■ EXERCISE INPUT:
====

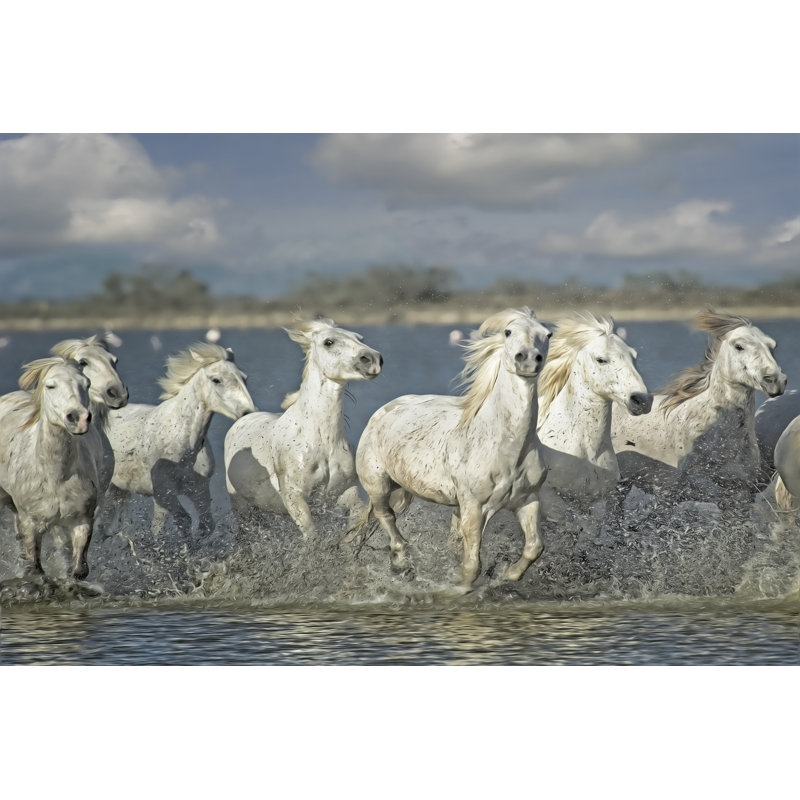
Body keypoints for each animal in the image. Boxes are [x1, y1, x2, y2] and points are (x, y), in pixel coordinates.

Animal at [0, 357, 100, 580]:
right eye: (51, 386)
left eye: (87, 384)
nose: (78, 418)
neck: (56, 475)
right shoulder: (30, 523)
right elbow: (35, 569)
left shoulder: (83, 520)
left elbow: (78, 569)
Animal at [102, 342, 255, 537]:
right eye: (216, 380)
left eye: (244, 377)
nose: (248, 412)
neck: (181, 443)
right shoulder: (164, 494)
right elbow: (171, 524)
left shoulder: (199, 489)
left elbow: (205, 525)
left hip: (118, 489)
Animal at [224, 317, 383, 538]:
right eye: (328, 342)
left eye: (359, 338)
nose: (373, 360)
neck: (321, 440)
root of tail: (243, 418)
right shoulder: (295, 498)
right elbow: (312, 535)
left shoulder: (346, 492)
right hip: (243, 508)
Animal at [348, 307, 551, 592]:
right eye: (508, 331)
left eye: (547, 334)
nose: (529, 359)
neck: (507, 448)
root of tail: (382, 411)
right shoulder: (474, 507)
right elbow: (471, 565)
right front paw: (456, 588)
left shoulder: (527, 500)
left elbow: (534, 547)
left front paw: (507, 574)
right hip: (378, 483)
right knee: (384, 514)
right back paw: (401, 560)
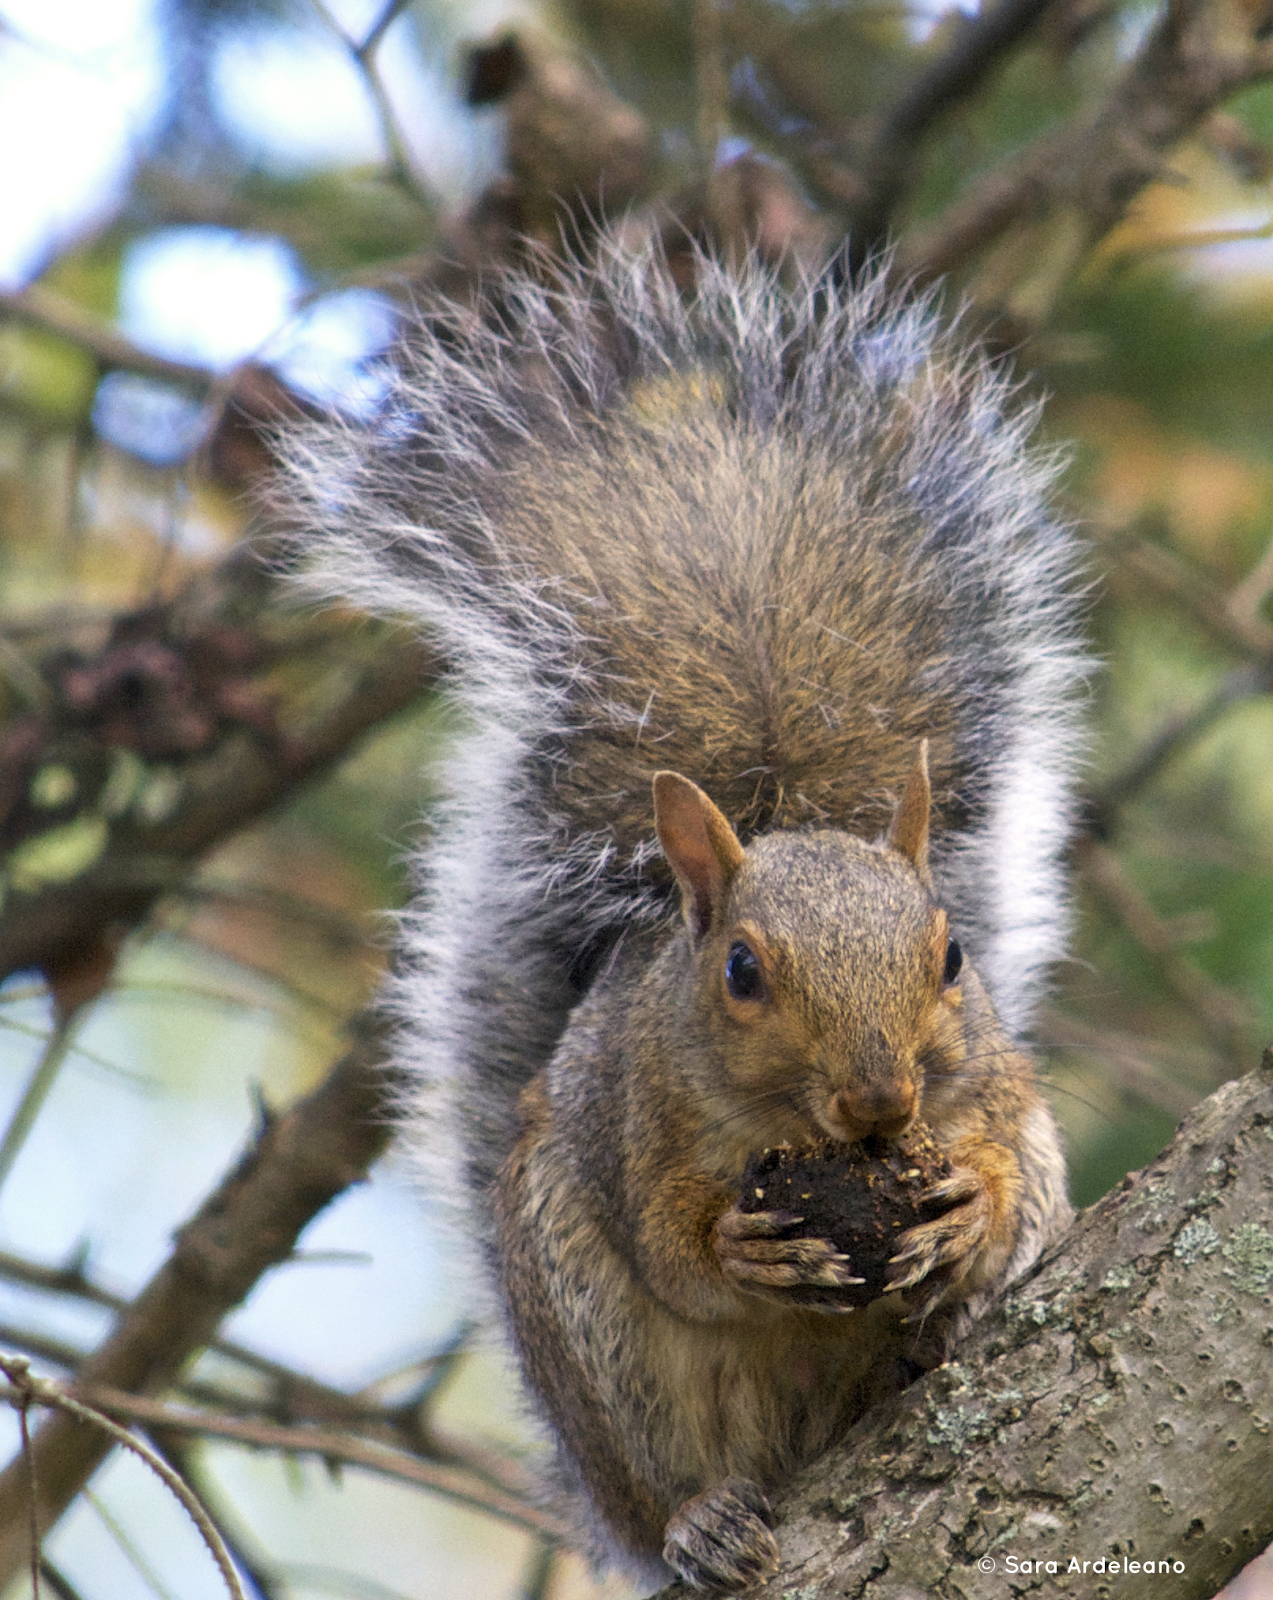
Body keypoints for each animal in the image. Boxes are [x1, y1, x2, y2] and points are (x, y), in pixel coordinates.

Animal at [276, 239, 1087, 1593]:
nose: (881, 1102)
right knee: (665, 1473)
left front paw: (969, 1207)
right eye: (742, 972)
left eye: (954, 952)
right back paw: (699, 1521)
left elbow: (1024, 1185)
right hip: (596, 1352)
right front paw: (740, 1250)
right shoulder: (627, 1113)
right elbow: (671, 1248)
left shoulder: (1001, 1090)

====

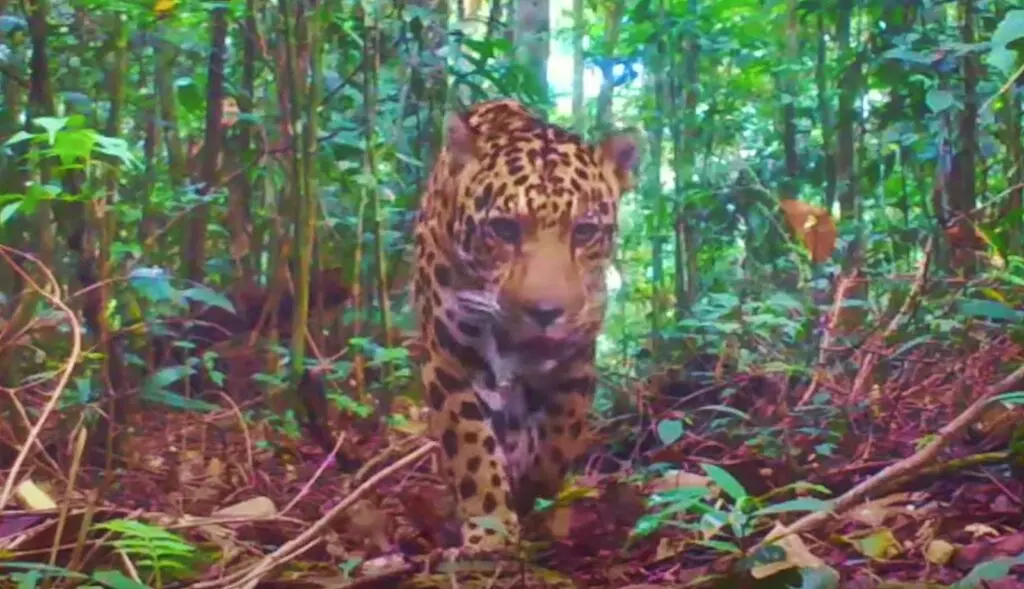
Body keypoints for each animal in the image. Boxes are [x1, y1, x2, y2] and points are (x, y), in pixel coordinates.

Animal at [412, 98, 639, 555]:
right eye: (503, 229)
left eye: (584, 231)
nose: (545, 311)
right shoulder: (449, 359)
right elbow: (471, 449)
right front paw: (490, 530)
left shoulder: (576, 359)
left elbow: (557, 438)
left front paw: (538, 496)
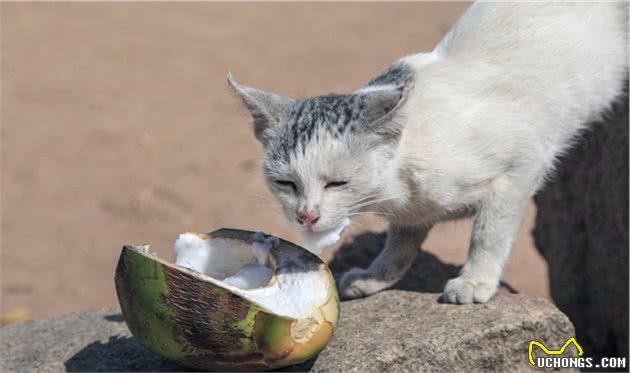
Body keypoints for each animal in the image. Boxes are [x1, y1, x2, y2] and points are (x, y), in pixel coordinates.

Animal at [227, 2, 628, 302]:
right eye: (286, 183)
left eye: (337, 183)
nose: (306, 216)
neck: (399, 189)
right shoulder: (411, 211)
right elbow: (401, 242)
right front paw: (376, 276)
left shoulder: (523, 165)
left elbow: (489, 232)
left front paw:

====

Look through the records and copy every line that has the word "front".

right front paw: (456, 588)
left front paw: (507, 574)
left front paw: (969, 1207)
right front paw: (740, 1250)
right front paw: (490, 530)
left front paw: (538, 496)
right front paw: (376, 276)
left front paw:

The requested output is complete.